((

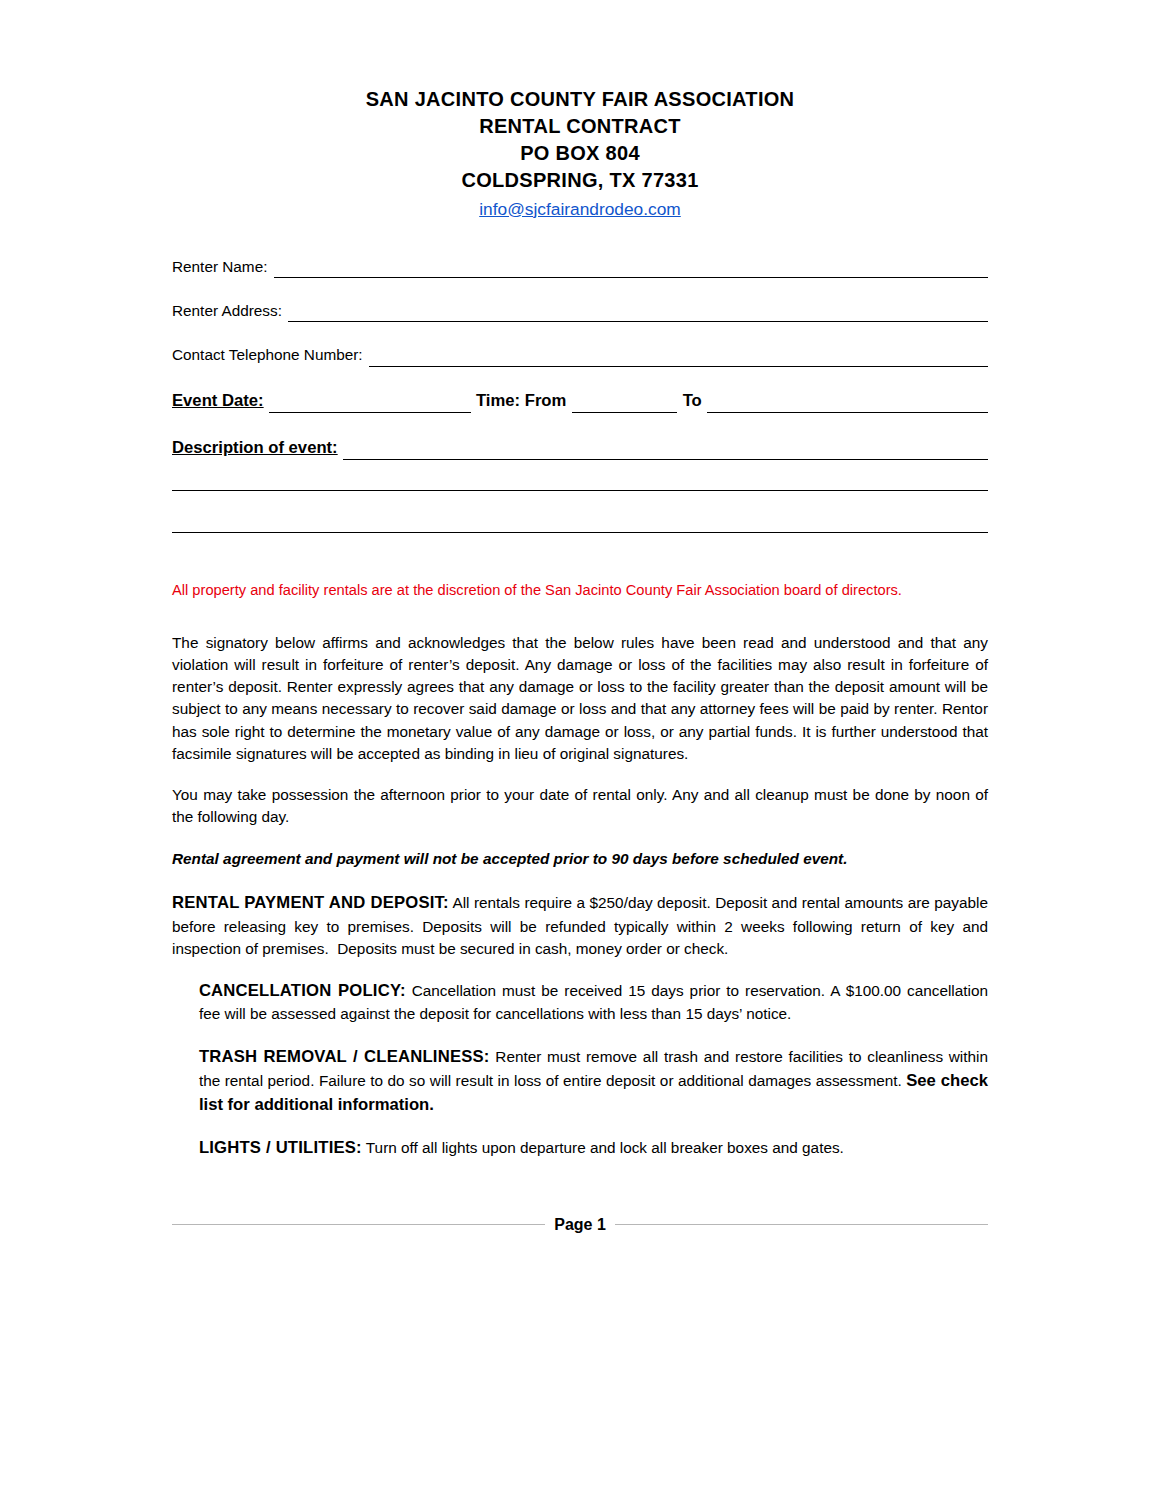SAN JACINTO COUNTY FAIR ASSOCIATION
RENTAL CONTRACT
PO BOX 804
COLDSPRING, TX 77331
info@sjcfairandrodeo.com
Renter Name:
Renter Address:
Contact Telephone Number:
Event Date: Time: From To
Description of event:
All property and facility rentals are at the discretion of the San Jacinto County Fair Association board of directors.
The signatory below affirms and acknowledges that the below rules have been read and understood and that any violation will result in forfeiture of renter’s deposit. Any damage or loss of the facilities may also result in forfeiture of renter’s deposit. Renter expressly agrees that any damage or loss to the facility greater than the deposit amount will be subject to any means necessary to recover said damage or loss and that any attorney fees will be paid by renter. Rentor has sole right to determine the monetary value of any damage or loss, or any partial funds. It is further understood that facsimile signatures will be accepted as binding in lieu of original signatures.
You may take possession the afternoon prior to your date of rental only. Any and all cleanup must be done by noon of the following day.
Rental agreement and payment will not be accepted prior to 90 days before scheduled event.
RENTAL PAYMENT AND DEPOSIT: All rentals require a $250/day deposit. Deposit and rental amounts are payable before releasing key to premises. Deposits will be refunded typically within 2 weeks following return of key and inspection of premises. Deposits must be secured in cash, money order or check.
CANCELLATION POLICY: Cancellation must be received 15 days prior to reservation. A $100.00 cancellation fee will be assessed against the deposit for cancellations with less than 15 days’ notice.
TRASH REMOVAL / CLEANLINESS: Renter must remove all trash and restore facilities to cleanliness within the rental period. Failure to do so will result in loss of entire deposit or additional damages assessment. See check list for additional information.
LIGHTS / UTILITIES: Turn off all lights upon departure and lock all breaker boxes and gates.
Page 1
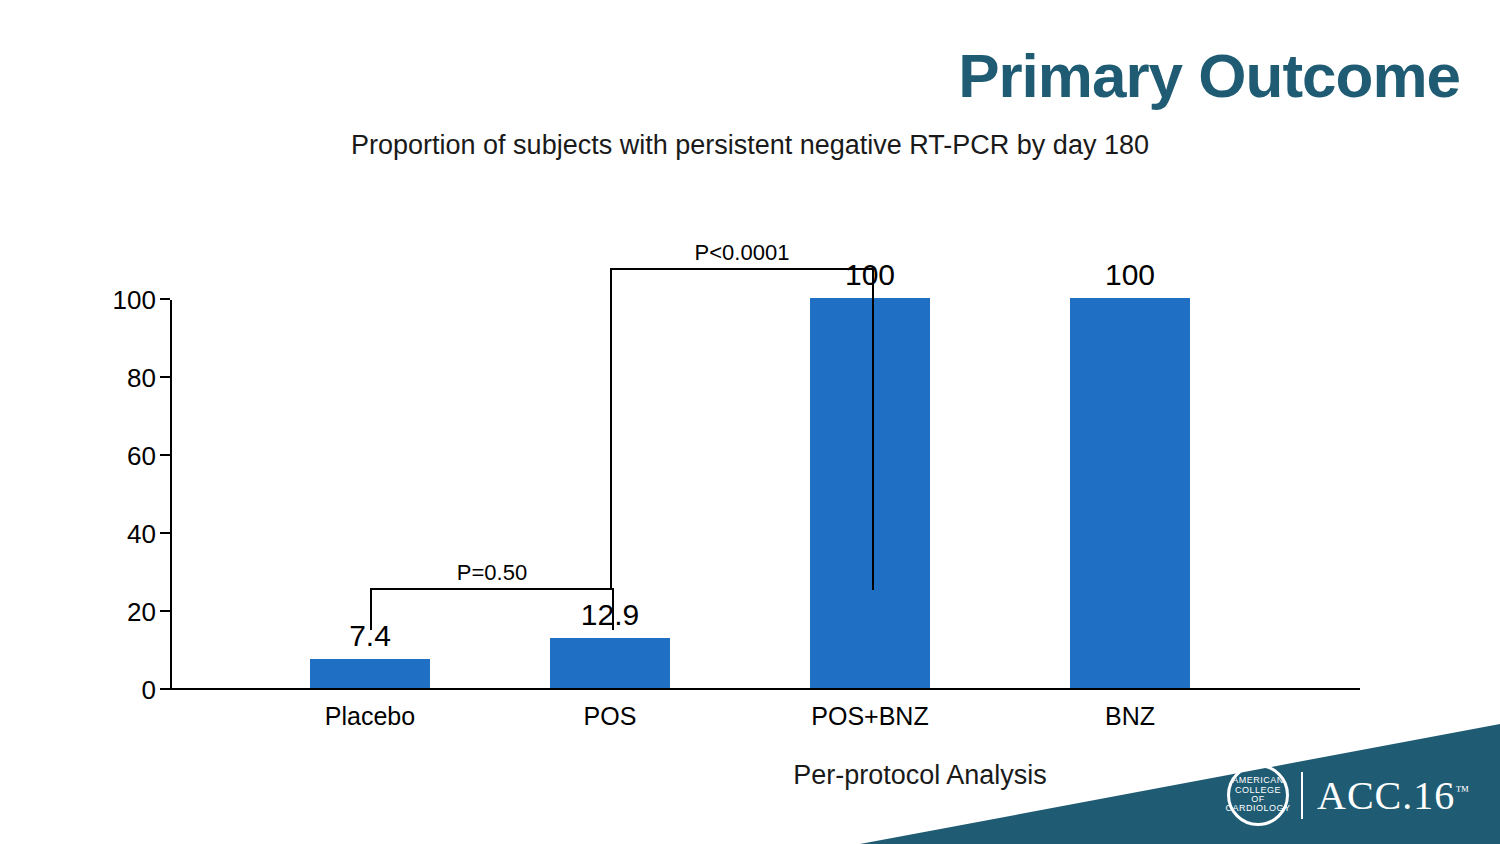Primary Outcome
Proportion of subjects with persistent negative RT-PCR by day 180
0
20
40
60
80
100
7.4 Placebo
12.9 POS
100 POS+BNZ
100 BNZ
P=0.50
P<0.0001
Per-protocol Analysis
AMERICAN
COLLEGE
OF
CARDIOLOGY
ACC.16™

))

▸ **What is needed**
Your answer must be the lines from the one containing "RENTAL PAYMENT AND" through the final line of the entries, duplicated exactly, with both ends kept and all pictures left out.

▸ **Output of the task**
RENTAL PAYMENT AND DEPOSIT: All rentals require a $250/day deposit. Deposit and rental amounts are payable before releasing key to premises. Deposits will be refunded typically within 2 weeks following return of key and inspection of premises. Deposits must be secured in cash, money order or check.
CANCELLATION POLICY: Cancellation must be received 15 days prior to reservation. A $100.00 cancellation fee will be assessed against the deposit for cancellations with less than 15 days’ notice.
TRASH REMOVAL / CLEANLINESS: Renter must remove all trash and restore facilities to cleanliness within the rental period. Failure to do so will result in loss of entire deposit or additional damages assessment. See check list for additional information.
LIGHTS / UTILITIES: Turn off all lights upon departure and lock all breaker boxes and gates.
Page 1
Primary Outcome
Proportion of subjects with persistent negative RT-PCR by day 180
0
20
40
60
80
100
7.4 Placebo
12.9 POS
100 POS+BNZ
100 BNZ
P=0.50
P<0.0001
Per-protocol Analysis
AMERICAN
COLLEGE
OF
CARDIOLOGY
ACC.16™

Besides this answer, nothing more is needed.